En resumen, quien acometiendo un delito y/o un acto corruptivo, resulte finalmente no sancionado o castigado por ello, estaría incurriendo en un doble delito y –aún más grave- en una doble ofensa y agravio contra la sociedad y contra el Estado e instituciones de las cuales hace parte y, por ello, debiera acatar y respetar acogiéndose integralmente a sus reglas y mandatos.

Estos fenómenos tan delicados y dañinos, pues van -como el cáncer- carcomiendo desde su interior no sólo al Estado y a su actividad administrativa y presupuestal, sino también están en el más profundo interior de la sociedad misma, afectando por igual a las instituciones y, en especial, a los ciudadanos de bien que cada día se ven sorprendidos e indefensos ante los escándalos y el creciente accionar de un poder corruptor que se expresa por medio de las más profusas y sofisticadas formas de actuar delincuencial, haciendo que cada vez sea más difícil y costoso la puesta en marcha del aparato represor y corrector del Estado, para el establecimiento de las adecuadas y necesarias sanciones que estos poderosos fenómenos ameritan y que cada día cobran mayor fuerza y capacidad de actuar al interior de nuestra organización social y política.

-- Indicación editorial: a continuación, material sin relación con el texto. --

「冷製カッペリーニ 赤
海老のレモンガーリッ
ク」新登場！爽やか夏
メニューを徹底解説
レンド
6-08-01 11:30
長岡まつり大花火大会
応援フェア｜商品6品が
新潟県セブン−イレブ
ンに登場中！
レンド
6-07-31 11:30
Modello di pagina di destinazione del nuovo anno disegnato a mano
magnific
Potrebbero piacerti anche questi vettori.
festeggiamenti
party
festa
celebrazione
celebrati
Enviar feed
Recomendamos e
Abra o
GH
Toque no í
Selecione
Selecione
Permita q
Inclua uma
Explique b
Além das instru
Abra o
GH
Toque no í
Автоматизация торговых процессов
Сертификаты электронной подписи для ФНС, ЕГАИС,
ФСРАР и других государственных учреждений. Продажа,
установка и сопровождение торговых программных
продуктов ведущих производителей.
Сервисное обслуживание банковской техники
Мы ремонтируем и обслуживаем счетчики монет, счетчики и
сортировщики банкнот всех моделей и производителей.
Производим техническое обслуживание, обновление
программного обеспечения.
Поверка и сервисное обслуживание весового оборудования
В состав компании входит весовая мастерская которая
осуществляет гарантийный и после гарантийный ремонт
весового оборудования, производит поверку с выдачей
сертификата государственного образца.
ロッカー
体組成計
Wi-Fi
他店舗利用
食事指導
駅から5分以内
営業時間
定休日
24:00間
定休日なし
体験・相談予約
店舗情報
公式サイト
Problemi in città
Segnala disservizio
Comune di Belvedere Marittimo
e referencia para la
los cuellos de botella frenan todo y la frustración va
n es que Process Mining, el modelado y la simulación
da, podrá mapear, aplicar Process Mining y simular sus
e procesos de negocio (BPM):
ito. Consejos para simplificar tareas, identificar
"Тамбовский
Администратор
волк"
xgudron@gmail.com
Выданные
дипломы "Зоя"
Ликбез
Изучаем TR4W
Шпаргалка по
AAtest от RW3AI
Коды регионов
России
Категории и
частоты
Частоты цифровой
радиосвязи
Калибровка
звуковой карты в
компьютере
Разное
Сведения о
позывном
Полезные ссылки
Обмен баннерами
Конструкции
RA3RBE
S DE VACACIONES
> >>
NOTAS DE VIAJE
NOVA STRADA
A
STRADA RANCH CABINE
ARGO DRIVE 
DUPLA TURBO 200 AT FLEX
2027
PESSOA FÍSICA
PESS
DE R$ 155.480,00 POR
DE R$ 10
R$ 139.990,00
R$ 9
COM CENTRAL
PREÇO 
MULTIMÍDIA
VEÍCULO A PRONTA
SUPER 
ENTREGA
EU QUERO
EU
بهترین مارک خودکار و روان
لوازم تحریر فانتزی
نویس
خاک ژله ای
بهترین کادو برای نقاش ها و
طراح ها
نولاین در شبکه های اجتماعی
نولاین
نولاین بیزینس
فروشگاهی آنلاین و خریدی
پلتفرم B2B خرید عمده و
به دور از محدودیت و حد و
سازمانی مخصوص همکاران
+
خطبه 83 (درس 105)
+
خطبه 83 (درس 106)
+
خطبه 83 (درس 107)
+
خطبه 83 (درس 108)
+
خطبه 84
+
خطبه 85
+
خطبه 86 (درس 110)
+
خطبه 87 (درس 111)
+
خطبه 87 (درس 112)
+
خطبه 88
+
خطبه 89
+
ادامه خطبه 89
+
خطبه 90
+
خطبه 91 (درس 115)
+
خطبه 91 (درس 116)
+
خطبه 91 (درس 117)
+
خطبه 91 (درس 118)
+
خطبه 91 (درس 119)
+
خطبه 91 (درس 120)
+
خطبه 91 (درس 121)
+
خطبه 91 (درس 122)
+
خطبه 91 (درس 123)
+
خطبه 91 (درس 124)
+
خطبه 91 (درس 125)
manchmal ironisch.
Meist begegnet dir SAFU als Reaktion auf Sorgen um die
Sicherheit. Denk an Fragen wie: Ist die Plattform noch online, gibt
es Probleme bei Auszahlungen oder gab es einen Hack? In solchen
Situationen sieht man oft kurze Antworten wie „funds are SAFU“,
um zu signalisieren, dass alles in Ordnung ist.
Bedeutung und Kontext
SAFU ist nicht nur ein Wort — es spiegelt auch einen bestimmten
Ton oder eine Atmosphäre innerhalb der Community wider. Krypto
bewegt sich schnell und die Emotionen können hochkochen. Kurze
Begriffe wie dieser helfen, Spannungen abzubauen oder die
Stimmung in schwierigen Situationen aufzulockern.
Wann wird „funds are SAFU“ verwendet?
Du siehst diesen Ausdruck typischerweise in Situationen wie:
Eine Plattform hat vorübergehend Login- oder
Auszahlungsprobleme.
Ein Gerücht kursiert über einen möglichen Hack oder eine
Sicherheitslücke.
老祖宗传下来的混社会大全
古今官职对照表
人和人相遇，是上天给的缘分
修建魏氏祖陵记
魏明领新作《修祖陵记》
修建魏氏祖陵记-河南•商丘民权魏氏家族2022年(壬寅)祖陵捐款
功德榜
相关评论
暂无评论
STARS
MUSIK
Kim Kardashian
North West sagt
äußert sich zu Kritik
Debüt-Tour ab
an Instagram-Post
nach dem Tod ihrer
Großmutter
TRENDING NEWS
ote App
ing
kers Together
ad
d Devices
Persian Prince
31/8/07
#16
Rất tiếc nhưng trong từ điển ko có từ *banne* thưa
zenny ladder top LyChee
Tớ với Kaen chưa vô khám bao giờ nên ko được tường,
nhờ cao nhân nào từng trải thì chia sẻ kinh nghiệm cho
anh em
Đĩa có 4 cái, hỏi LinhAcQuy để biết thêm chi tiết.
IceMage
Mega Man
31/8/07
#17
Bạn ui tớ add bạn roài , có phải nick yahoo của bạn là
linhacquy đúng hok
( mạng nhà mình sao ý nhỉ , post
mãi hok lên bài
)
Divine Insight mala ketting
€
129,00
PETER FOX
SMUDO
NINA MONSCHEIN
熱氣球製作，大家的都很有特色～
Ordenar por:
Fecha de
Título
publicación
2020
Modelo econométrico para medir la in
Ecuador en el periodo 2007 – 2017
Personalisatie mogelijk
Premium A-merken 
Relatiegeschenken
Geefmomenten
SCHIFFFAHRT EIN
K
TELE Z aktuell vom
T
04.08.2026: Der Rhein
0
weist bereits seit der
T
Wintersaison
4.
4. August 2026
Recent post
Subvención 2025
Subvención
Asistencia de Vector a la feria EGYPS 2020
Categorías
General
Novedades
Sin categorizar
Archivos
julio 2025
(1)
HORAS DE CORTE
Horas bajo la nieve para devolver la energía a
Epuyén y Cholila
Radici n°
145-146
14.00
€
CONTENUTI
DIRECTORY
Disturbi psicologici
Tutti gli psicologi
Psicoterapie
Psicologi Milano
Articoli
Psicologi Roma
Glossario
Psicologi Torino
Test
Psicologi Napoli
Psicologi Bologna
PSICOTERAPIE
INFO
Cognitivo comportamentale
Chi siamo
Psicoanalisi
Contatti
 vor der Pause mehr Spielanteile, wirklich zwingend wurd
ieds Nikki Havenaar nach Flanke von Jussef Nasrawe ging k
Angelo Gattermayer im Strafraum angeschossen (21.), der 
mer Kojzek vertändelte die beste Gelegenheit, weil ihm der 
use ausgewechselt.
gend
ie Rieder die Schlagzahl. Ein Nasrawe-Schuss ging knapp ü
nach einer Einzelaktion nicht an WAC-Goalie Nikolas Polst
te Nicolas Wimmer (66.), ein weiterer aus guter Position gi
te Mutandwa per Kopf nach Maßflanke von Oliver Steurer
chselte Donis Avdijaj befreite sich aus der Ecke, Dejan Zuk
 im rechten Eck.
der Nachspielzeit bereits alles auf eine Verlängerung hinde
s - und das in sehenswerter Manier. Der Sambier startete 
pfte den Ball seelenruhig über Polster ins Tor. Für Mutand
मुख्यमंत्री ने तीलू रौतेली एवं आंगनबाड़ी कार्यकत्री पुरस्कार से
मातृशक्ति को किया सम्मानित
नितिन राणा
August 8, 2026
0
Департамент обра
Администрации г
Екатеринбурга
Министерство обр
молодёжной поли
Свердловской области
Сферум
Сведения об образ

El poder de la corrupción y la impunidad, han venido ganándole la guerra al Estado y a la sociedad, dejando en evidencia su incapacidad de cumplir con deberes tan importantes como el mantenimiento de la paz, de la seguridad ciudadana, de proteger, promover y hacer efectivos todos los derechos y garantías que para la sana convivencia se han consagrado en la constitución y las leyes de nuestro país; y, en particular, de vigilar que todas las personas bajo su jurisdicción cumplamos y respetemos esas normas, castigando –con ejemplares sanciones- a todo el que infrinja el orden jurídico y social. Ello para que todos podamos gozar en la práctica de nuestros derechos económicos, sociales, civiles y políticos y de todas nuestras libertades fundamentales, en igualdad de condiciones y no como algunos han querido, que los beneficios sean sólo para “los de la rosca”, dejando “al de ruana” en medio del desconcierto y los más nefastos sentimientos de incertidumbre y desazón, frente a tan asombrosos y crecientes fenómenos de impunidad y corrupción que golpean y debilitan, con inclemente  fuerza, el alma y nervio de nuestro maltrecho Estado de Derechos.

*Abogado. Especialista en Planeación de la Participación Comunitaria; en Derecho Constitucional y Normatividad Penal. Magister en Gobierno.